Aproximadamente R$ 90 bilhões do governo federal foram aplicados pelo estado do Rio Grande do Sul e pelas cidades gaúchas para a revitalização de escolas, centros de saúde, iniciativas de proteção civil, aquisição de imóveis e suporte a empresas afetadas pelas inundações que ocorreram em abril e maio de 2024.
Esse montante representa 94% dos fundos planejados no Auxílio Reconstrução. “Ainda falta um pouquinho [não executado] que desejamos finalizar. Queremos atingir a meta de 100%”, afirmou a ministra da Casa Civil Miriam Belchior.
Ela está em Porto Alegre nesta quinta-feira (7) para reuniões que visam avaliar a utilização dos recursos e o progresso das obras.
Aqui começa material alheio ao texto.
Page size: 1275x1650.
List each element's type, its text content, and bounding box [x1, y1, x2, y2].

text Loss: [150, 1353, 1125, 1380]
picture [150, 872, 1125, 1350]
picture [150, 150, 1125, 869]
Conforme a ministra, o governo pretende “identificar onde estão as dificuldades” para finalizar os investimentos, sejam elas em instâncias federais, como na Caixa, ou nas próprias prefeituras.
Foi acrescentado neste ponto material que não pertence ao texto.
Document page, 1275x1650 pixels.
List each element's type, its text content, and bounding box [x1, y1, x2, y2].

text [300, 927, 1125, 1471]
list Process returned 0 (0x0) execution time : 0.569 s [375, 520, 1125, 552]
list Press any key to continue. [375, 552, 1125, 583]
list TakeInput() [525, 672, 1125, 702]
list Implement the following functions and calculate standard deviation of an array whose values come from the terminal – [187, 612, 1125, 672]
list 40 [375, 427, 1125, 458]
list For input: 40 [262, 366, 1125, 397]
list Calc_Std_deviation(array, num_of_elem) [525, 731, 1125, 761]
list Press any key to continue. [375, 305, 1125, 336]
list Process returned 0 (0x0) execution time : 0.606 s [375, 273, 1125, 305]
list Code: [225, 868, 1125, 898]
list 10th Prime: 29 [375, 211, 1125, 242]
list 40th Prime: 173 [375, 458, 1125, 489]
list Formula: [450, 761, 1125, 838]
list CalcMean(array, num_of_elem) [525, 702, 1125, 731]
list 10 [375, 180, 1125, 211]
Além do Auxílio Reconstrução, que destina R$ 5,1 mil em um pagamento único a famílias que ficaram desalojadas e sem abrigo nas 478 cidades inundadas, a Caixa ficou encarregada de liberar os fundos do Saque Calamidade, que utiliza valores do FGTS. O banco público também ficou responsável por financiar a aquisição e a reconstrução de imóveis.
Prorrogação do pagamento da dívida
Durante sua visita ao Rio Grande do Sul, a ministra se encontrou com o governador Eduardo Leite. Ele solicitou que o governo federal estenda o prazo de suspensão do pagamento da dívida com a União.
Segundo ele, o estado deseja que o adiamento ocorra para direcionar os recursos a projetos de irrigação para os municípios que enfrentam a estiagem dos rios Jacuí e Sinos – como na área de Eldorado do Sul. A seca impacta a agricultura, a atividade pesqueira e o abastecimento da comunidade.
Miriam garantiu que a solicitação será analisada por uma equipe técnica da Casa Civil, do Ministério das Cidades e da Caixa Econômica. “É necessário avaliarmos com atenção o que está sendo proposto. Se não há uma expansão do escopo ou se verdadeiramente a situação requer as alterações.”
No ano de 2024, o governo federal permitiu a suspensão do pagamento da dívida do Rio Grande do Sul com a União por 36 meses (até abril de 2027). Essa ação eliminou os juros da dívida durante esse período, resultando em um alívio financeiro total estimado de R$ 23 bilhões.
Novos recursos
Durante a visita, a ministra assinou acordos para o repasse de recursos que somam R$ 5,4 bilhões. Os fundos são do Fundo de Apoio à Infraestrutura para Recuperação e Adaptação a Eventos Climáticos Extremos (Firece).
A cerimônia de formalização do aporte também contou com a presença dos ministros André de Paula (Agricultura, Pecuária e Abastecimento) e Vladimir Lima (Cidades).